Can you write out every row again with "Q1" replaced by "pathQuery" throughout, leaving the pictures out and changing nothing else?

┌────────

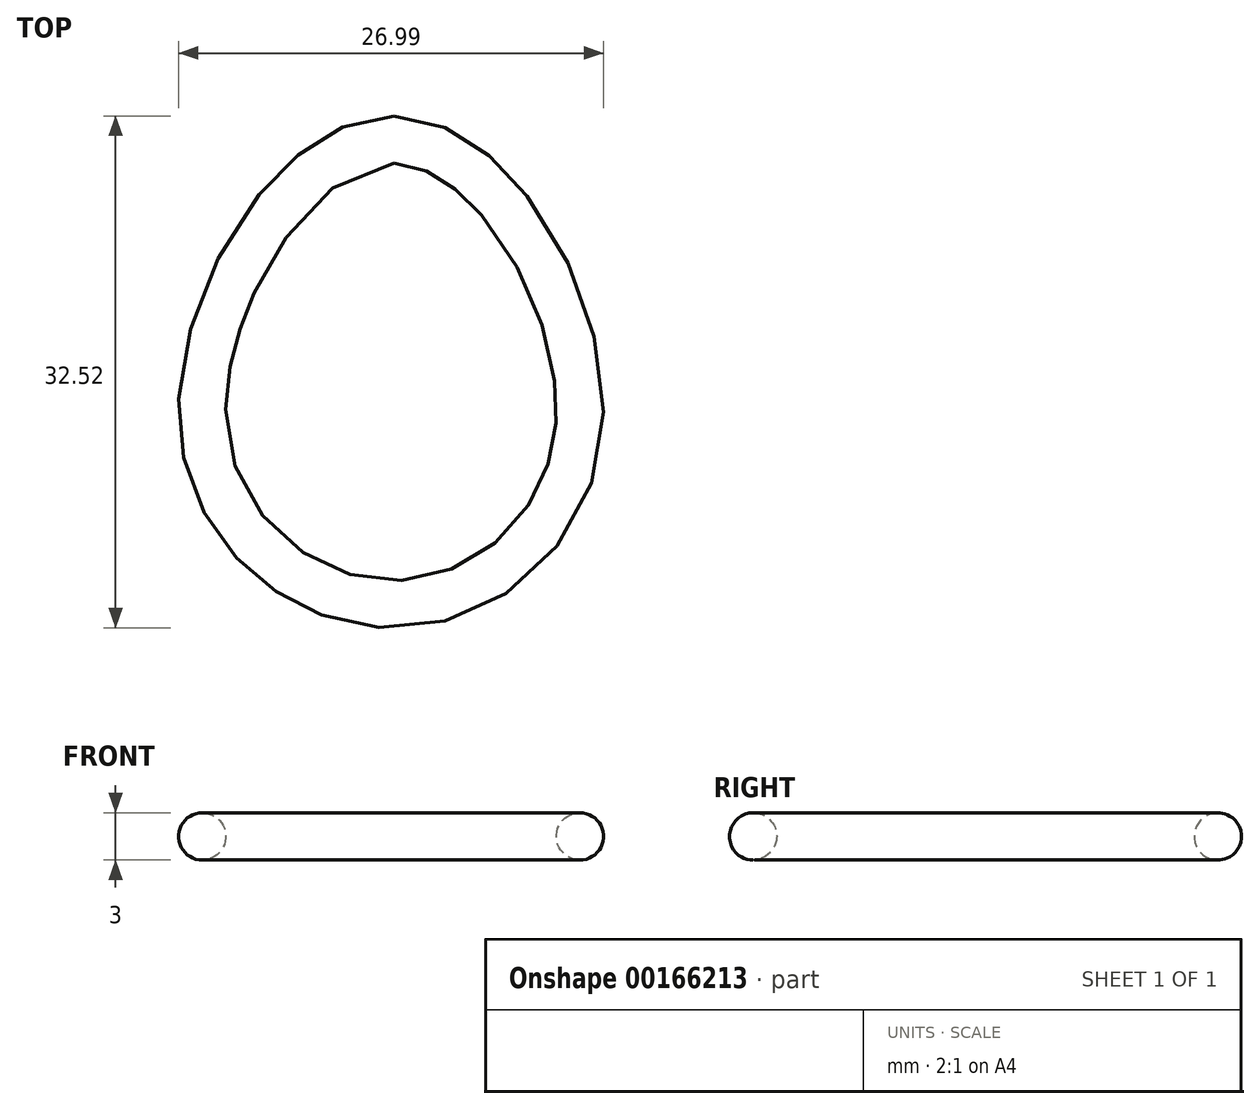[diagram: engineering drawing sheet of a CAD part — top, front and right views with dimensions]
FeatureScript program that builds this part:
annotation { "Feature Type Name" : "Feature", "Feature Type Description" : "" }
export const myFeature = defineFeature(function(context is Context, id is Id, definition is map)
    precondition{}
    {
        {
            var Q0;
            Q0=qCreatedBy(makeId("Top.planeOp"),FACE);
            var sketch = newSketch(context, id + "F0", { "sketchPlane" : qUnion([Q0])});
            skFitSpline(sketch, "E0", {"points": [v(0, -11.3) * mm, v(-12.14, 0) * mm, v(0, 18.22) * mm, v(11.77, 0) * mm, v(0, -11.3) * mm]});
            skSolve(sketch);
        }
        {
            var Q0;
            Q0=qCreatedBy(makeId("Right.planeOp"),FACE);
            var sketch = newSketch(context, id + "F1", { "sketchPlane" : qUnion([Q0])});
            skPoint(sketch, "E1.0", {"position": v(0, 0) * mm});
            skPoint(sketch, "E2.0", {"position": v(18.22, 0) * mm});
            skCircle(sketch, "E3", {"center": v(18.22, 0) * mm, "radius": 1.5 * mm});
            skSolve(sketch);
        }
        {
            var Q0;
            Q0=makeQuery(id+"F1.imprint","IMPRINT",FACE,{"disambiguationData":[TD([[makeQuery(id+"F1.imprint","IMPRINT",EDGE,{"derivedFrom":sQuery(id+"F1.wireOp",EDGE,"E3")}),1.0]])]});
            var Q1;
            Q1=sQuery(id+"F0.wireOp",EDGE,"E0");
            sweep(context, id + "F2", {"profiles" : qUnion([Q0]), "path" : qUnion([Q1])});
        }
    });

└────────

» **EXPECTED ANSWER**
[diagram: engineering drawing sheet of a CAD part — top, front and right views with dimensions]
FeatureScript program that builds this part:
annotation { "Feature Type Name" : "Feature", "Feature Type Description" : "" }
export const myFeature = defineFeature(function(context is Context, id is Id, definition is map)
    precondition{}
    {
        {
            var Q0;
            Q0=qCreatedBy(makeId("Top.planeOp"),FACE);
            var sketch = newSketch(context, id + "F0", { "sketchPlane" : qUnion([Q0])});
            skFitSpline(sketch, "E0", {"points": [v(0, -11.3) * mm, v(-12.14, 0) * mm, v(0, 18.22) * mm, v(11.77, 0) * mm, v(0, -11.3) * mm]});
            skSolve(sketch);
        }
        {
            var Q0;
            Q0=qCreatedBy(makeId("Right.planeOp"),FACE);
            var sketch = newSketch(context, id + "F1", { "sketchPlane" : qUnion([Q0])});
            skPoint(sketch, "E1.0", {"position": v(0, 0) * mm});
            skPoint(sketch, "E2.0", {"position": v(18.22, 0) * mm});
            skCircle(sketch, "E3", {"center": v(18.22, 0) * mm, "radius": 1.5 * mm});
            skSolve(sketch);
        }
        {
            var Q0;
            Q0=makeQuery(id+"F1.imprint","IMPRINT",FACE,{"disambiguationData":[TD([[makeQuery(id+"F1.imprint","IMPRINT",EDGE,{"derivedFrom":sQuery(id+"F1.wireOp",EDGE,"E3")}),1.0]])]});
            var pathQuery;
            pathQuery=sQuery(id+"F0.wireOp",EDGE,"E0");
            sweep(context, id + "F2", {"profiles" : qUnion([Q0]), "path" : qUnion([pathQuery])});
        }
    });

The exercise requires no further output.